それでも、試験の結果、数学は5点→31点、英語12点→30点、理科4点→20点、5教科で68点→131点まで上昇した。 本人も「努力すれば成果が出る」と自覚したようだ。 1学期の通知表の結果は、ワークなどの提出物をすべて提出したこともあり、1は無くなり、3が3個になり、合計は45点中21点。 ご両親も「やれば出来るじゃないか。」と少し安心されたご様子。
7月部活を引退してからは、週3回の指導を依頼される。夏休みになると気が緩んでいたためか、宿題をしていないことが多かった。 そのため、かなりお説教をした。個人的にはあまり説教はしたくない。 説教中も料金が発生しているため、「勉強を教えていないのにお金をいただいて良いのだろうか」という葛藤があるからだ。
その分、時間を伸ばせるときは多めに指導を行うようにした。
2学期も、1学期に引き続き、復習を行いつつ、ワークを用いて学校で行われている授業の指導も行う。 夏休みの間に一通り英語の復習を終えたため、2学期から関係代名詞など3年生の文法にも取り掛かる。
9月の中旬になると中間考査が行われる。結果はなんと数学が68点、英語が47点、5教科が178点まで上昇。 お母さんからは「まさかこんなに良い点が取れるなんて。
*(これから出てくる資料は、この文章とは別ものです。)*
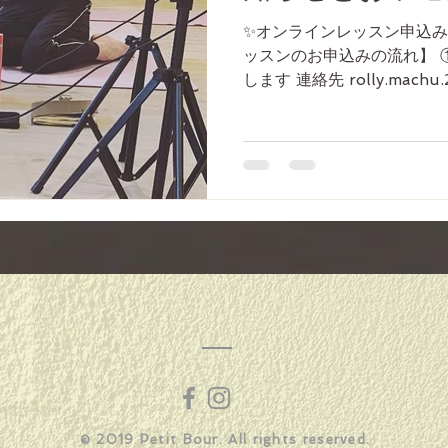
✨オンラインレッスン申込み
ッスンのお申込みの流れ】 
します 連絡先 rolly.machu.2
petitbour.com メールフォ
SNS ↓...
​© 2019 Petit Bour. All rights reserved.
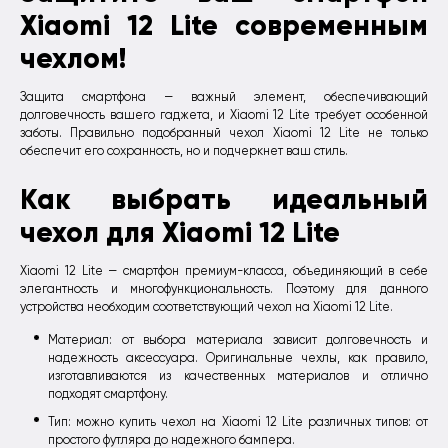
Xiaomi 12 Lite современным
чехлом!
Защита смартфона — важный элемент, обеспечивающий
долговечность вашего гаджета, и Xiaomi 12 Lite требует особенной
заботы. Правильно подобранный чехол Xiaomi 12 Lite не только
обеспечит его сохранность, но и подчеркнет ваш стиль.
Как выбрать идеальный
чехол для Xiaomi 12 Lite
Xiaomi 12 Lite — смартфон премиум-класса, объединяющий в себе
элегантность и многофункциональность. Поэтому для данного
устройства необходим соответствующий чехол на Xiaomi 12 Lite.
Материал: от выбора материала зависит долговечность и
надежность аксессуара. Оригинальные чехлы, как правило,
изготавливаются из качественных материалов и отлично
подходят смартфону.
Тип: можно купить чехол на Xiaomi 12 Lite различных типов: от
простого футляра до надежного бампера.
コピーして家じゅうに貼っとこうか?」と大変喜ばれる。 本人もとても喜んでいた。
このまま、順風満帆に受験を迎えることができるかと思っていたのだが、そうは問屋が卸さない。 なんと10月に生徒が両腕を骨折するというアクシンデントが発生。 体育の授業中での怪我ということだったので致し方なし。
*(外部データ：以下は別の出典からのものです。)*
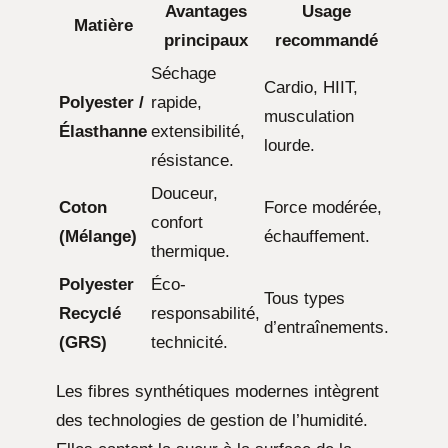
Avantages
Usage
Matière
principaux
recommandé
Séchage
Cardio, HIIT,
Polyester /
rapide,
musculation
Élasthanne
extensibilité,
lourde.
résistance.
Douceur,
Coton
Force modérée,
confort
(Mélange)
échauffement.
thermique.
Polyester
Éco-
Tous types
Recyclé
responsabilité,
d’entraînements.
(GRS)
technicité.
Les fibres synthétiques modernes intègrent
des technologies de gestion de l’humidité.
一応、ペンは握れるのだけれども、あまり動かすと治癒に支障をきたすため、英語、理科、社会の暗記物に力を入れる。 その効果が出たのか、期末試験では理科が52点、英語が43点と高い水準を維持でき、数学は33点と大幅ダウンしたけれどもそれでも以前と比べたら上出来といえるだろう。
ただ、2学期の通知表は、骨折のためずっと見学をしていた保健体育が「1」となってしまう。
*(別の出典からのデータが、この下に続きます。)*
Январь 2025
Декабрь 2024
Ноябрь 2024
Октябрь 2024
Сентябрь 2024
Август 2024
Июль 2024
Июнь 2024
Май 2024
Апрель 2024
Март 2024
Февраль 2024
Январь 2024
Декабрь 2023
お父さんの出身校である九州産業大への進学を目指して、九州産業大学附属九州高校の普通科を専願入試で受験することを決める。 システムエンジニアであるお父さんと同じ道を歩みたいとのことだった。
12月に入ってからは、九州高校の専願、前期、後期の過去問を繰り返し行う。 とにかく難しい問題は手を付けず、誰でも解けるような基礎問題は落とさないように、またケアレスミスは絶対にしないように練習を重ねた。
面接の対策も行い、結果は見事に合格!合格のお祝いも兼ねてご両親からは食事とお酒を振舞っていただきました。
いただいたメッセージカード↑
高校生になってからは週1回に変更し、引き続き指導を行う。主に数学と英語を指導し、定期考査前はその他の教科を指導した。 部活動にも積極的に参加し、かなり充実した3年間を過ごしたようだった。
3年後は当初の予定通りに九州産業大学理工学部情報科学科をAO入試で受験し、見事に合格。
大学に入学してからは、1年に一回ほど食事にいき交流をした。 先日(2021年12月)、一緒にお酒を飲みに行ったのだが、無事にIT企業への内定を貰うことができ、今は卒業研究で大忙しのようだった。
2021年現在、プログラミング教育に注目が集まり、九産大の理工学部情報学科への合格難易度が数年で跳ね上がる。 「もしも、これから大学受験するのだったら、絶対に合格できないと思う。運が良かった。」 「ちゃんとした会社に就職できたのも、船木先生のおかげです。もしも先生に教わってなかったら今頃どうなっていたことか。」と言ってもらえた。
生徒が立派になっていく姿が見られて、こんなに嬉しい言葉をかけてもらえて、家庭教師冥利に尽きる。そんな事例である。
右側が生徒。左側は同時期に私が指導していた同級生の子。